● **EXERCISE BRIEF**:
Retype the entries below exactly, and keep every picture out of your version.

___ RECORDS FOR THIS EXERCISE

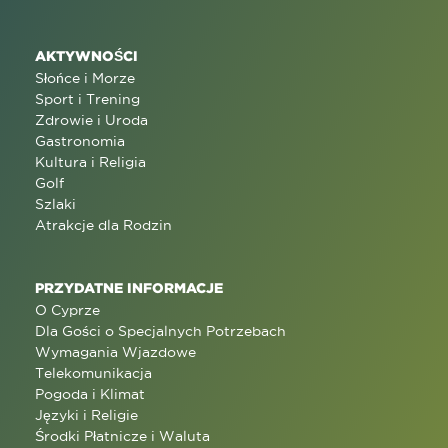
AKTYWNOŚCI
Słońce i Morze
Sport i Trening
Zdrowie i Uroda
Gastronomia
Kultura i Religia
Golf
Szlaki
Atrakcje dla Rodzin
PRZYDATNE INFORMACJE
O Cyprze
Dla Gości o Specjalnych Potrzebach
Wymagania Wjazdowe
Telekomunikacja
Pogoda i Klimat
Języki i Religie
Środki Płatnicze i Waluta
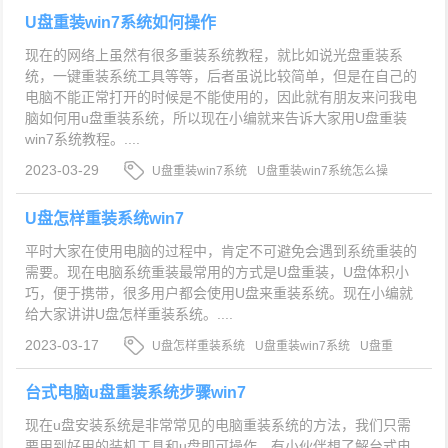
U盘重装win7系统如何操作
现在的网络上虽然有很多重装系统教程，就比如说光盘重装系
统，一键重装系统工具等等，后者虽说比较简单，但是在自己的
电脑不能正常打开的时候是不能使用的，因此就有朋友来问我电
脑如何用u盘重装系统，所以现在小编就来告诉大家用U盘重装
win7系统教程。....
2023-03-29
U盘重装win7系统
U盘重装win7系统怎么操
作
U盘重装win7系统教程
U盘怎样重装系统win7
平时大家在使用电脑的过程中，肯定不可避免会遇到系统重装的
需要。现在电脑系统重装最常用的方式是U盘重装，U盘体积小
巧，便于携带，很多用户都会使用U盘来重装系统。现在小编就
给大家讲讲U盘怎样重装系统。....
2023-03-17
U盘怎样重装系统
U盘重装win7系统
U盘重
装win7系统步骤教程
台式电脑u盘重装系统步骤win7
现在u盘安装系统是非常常见的电脑重装系统的方法，我们只需
要用到好用的装机工具和u盘即可操作。有小伙伴想了解台式电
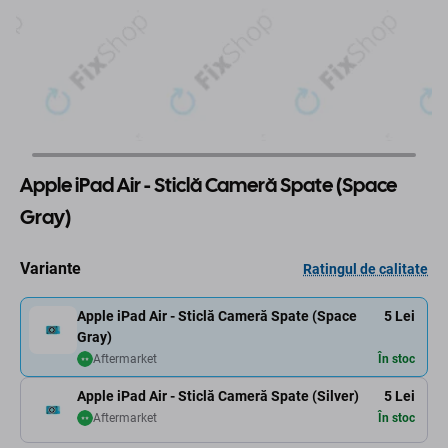
Apple iPad Air - Sticlă Cameră Spate (Space
Gray)
Variante
Ratingul de calitate
Apple iPad Air - Sticlă Cameră Spate (Space
5 Lei
Gray)
Aftermarket
În stoc
Apple iPad Air - Sticlă Cameră Spate (Silver)
5 Lei
Aftermarket
În stoc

______

● **RESULT**:
AKTYWNOŚCI
Słońce i Morze
Sport i Trening
Zdrowie i Uroda
Gastronomia
Kultura i Religia
Golf
Szlaki
Atrakcje dla Rodzin
PRZYDATNE INFORMACJE
O Cyprze
Dla Gości o Specjalnych Potrzebach
Wymagania Wjazdowe
Telekomunikacja
Pogoda i Klimat
Języki i Religie
Środki Płatnicze i Waluta
U盘重装win7系统如何操作
现在的网络上虽然有很多重装系统教程，就比如说光盘重装系
统，一键重装系统工具等等，后者虽说比较简单，但是在自己的
电脑不能正常打开的时候是不能使用的，因此就有朋友来问我电
脑如何用u盘重装系统，所以现在小编就来告诉大家用U盘重装
win7系统教程。....
2023-03-29
U盘重装win7系统
U盘重装win7系统怎么操
作
U盘重装win7系统教程
U盘怎样重装系统win7
平时大家在使用电脑的过程中，肯定不可避免会遇到系统重装的
需要。现在电脑系统重装最常用的方式是U盘重装，U盘体积小
巧，便于携带，很多用户都会使用U盘来重装系统。现在小编就
给大家讲讲U盘怎样重装系统。....
2023-03-17
U盘怎样重装系统
U盘重装win7系统
U盘重
装win7系统步骤教程
台式电脑u盘重装系统步骤win7
现在u盘安装系统是非常常见的电脑重装系统的方法，我们只需
要用到好用的装机工具和u盘即可操作。有小伙伴想了解台式电
Apple iPad Air - Sticlă Cameră Spate (Space
Gray)
Variante
Ratingul de calitate
Apple iPad Air - Sticlă Cameră Spate (Space
5 Lei
Gray)
Aftermarket
În stoc
Apple iPad Air - Sticlă Cameră Spate (Silver)
5 Lei
Aftermarket
În stoc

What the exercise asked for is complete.